One of the latest victims was found under debris in the middle of town, city administrator Steve Hewitt said. The other body was pulled from a nearby lake.

Rescue teams also found a survivor as they searched the wreckage on Sunday, two days after the tornado hit, providing hope for other discoveries, said Kansas Highway Patrol spokesman Ron Knoefel. He did not release details on the survivor’s identity or condition, and authorities had not identified any of the victims.

There remained plenty of caution about what the rubble might reveal in the coming days. Since the tornado hit Friday night, emergency responders have had little indication of how many people may be safely staying with friends or relatives, rather than in shelters. The sheer amount of wreckage made the search effort that much harder.

“We’ve been over the town twice now - all of our partners around the state, the experts from cities with technical search-and-rescue,” Maj. Gen. Todd Bunting, the state’s adjutant general, told CNN yesterday morning. “Some of this rubble is 20, 30 feet deep.”

Some of that search effort was stalled at midday when a tank holding anhydrous ammonia - a toxic chemical used as farm fertilizer - leaked, prompting officials to evacuate the northeast part of the town.

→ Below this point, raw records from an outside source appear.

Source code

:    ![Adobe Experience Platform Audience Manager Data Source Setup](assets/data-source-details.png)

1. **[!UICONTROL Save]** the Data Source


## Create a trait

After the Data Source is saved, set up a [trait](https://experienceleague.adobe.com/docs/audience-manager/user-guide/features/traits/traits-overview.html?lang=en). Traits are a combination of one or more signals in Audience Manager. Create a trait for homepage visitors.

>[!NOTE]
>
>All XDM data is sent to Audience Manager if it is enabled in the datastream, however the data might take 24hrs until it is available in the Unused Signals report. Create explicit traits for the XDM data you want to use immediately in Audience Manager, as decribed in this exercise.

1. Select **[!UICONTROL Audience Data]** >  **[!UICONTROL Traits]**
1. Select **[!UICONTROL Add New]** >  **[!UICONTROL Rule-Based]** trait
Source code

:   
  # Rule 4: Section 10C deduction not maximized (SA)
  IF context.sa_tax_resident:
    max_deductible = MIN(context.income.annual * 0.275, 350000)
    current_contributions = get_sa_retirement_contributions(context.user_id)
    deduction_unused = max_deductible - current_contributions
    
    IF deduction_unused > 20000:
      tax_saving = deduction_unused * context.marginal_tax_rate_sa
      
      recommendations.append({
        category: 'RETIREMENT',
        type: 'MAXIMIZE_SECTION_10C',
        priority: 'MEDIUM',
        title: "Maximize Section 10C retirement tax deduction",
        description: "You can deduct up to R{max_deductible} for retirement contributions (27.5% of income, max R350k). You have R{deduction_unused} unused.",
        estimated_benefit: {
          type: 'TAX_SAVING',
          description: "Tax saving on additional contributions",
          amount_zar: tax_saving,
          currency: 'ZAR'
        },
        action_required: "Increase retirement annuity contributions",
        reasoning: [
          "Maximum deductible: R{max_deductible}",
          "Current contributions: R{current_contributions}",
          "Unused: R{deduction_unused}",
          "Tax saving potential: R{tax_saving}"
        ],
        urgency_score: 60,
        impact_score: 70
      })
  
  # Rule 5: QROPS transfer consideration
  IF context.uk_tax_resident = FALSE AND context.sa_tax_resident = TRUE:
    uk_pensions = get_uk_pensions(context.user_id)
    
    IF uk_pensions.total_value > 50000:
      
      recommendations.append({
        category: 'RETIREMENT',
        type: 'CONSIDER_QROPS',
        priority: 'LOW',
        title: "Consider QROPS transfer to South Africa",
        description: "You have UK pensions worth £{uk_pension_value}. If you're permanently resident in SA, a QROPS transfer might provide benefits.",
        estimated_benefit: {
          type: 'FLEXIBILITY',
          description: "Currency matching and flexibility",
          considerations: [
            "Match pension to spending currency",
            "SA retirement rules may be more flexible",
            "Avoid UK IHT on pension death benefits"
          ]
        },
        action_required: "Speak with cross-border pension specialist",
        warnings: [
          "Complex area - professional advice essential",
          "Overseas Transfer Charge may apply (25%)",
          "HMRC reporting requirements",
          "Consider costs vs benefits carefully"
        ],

The weekend storms continued into yesterday across parts of the Plains.

High water in Topeka forced hundreds of people out of their homes early yesterday, closed schools and blocked streets and highways around the state.

In southwest Iowa, nearly 1,600 residents of Red Oak and all of tiny Coburg were urged to evacuate yesterday as the East Nishnabotna River and a creek rose out of their banks.

One man drowned in western Oklahoma when a flood swept his vehicle off a rural road, authorities said.